Data for the task:
* * * * *

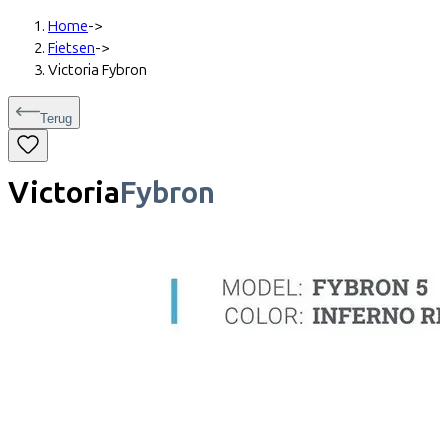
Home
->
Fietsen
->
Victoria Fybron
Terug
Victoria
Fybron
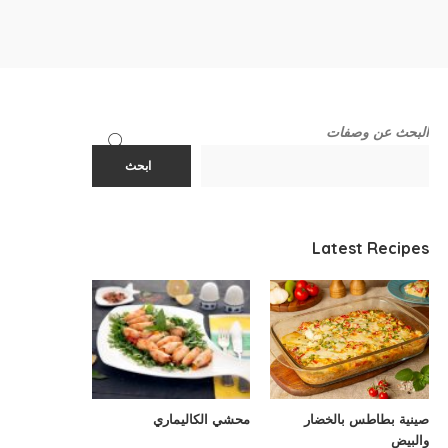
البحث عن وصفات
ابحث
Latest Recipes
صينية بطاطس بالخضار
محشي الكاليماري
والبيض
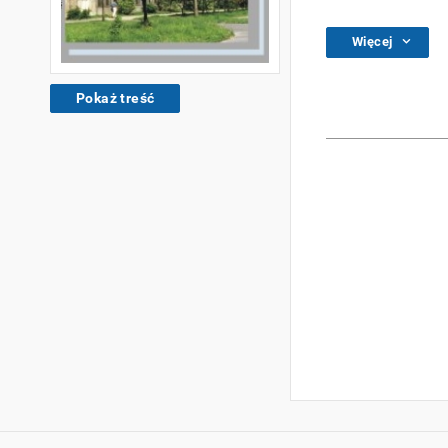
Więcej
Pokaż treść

* * * * *

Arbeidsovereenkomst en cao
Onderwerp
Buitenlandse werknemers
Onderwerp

* * * * *

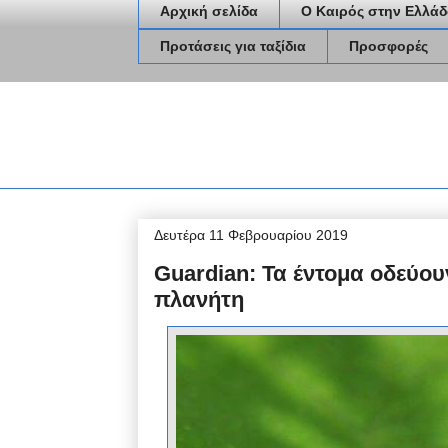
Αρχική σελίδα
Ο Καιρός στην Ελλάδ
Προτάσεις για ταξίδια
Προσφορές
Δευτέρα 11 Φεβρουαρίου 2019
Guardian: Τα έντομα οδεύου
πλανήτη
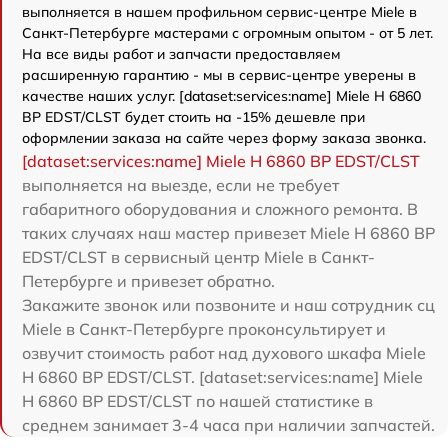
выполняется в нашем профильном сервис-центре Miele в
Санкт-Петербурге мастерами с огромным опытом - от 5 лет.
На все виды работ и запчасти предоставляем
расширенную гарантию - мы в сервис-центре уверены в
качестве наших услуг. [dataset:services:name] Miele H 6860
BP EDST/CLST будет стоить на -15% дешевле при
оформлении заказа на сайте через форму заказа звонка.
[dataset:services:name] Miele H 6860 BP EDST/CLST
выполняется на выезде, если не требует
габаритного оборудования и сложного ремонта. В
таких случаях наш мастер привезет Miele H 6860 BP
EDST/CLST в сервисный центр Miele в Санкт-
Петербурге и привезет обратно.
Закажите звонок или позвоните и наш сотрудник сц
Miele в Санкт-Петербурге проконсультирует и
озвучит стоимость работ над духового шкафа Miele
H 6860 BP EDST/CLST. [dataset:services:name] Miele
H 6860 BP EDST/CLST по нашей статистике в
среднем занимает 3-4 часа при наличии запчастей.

* * * * *

What this task involves:
Write down exactly the span of lines above from the one containing "расширенную гарантию - мы" to the one containing "оформлении заказа на", both ends included.

Problem solution:
расширенную гарантию - мы в сервис-центре уверены в
качестве наших услуг. [dataset:services:name] Miele H 6860
BP EDST/CLST будет стоить на -15% дешевле при
оформлении заказа на сайте через форму заказа звонка.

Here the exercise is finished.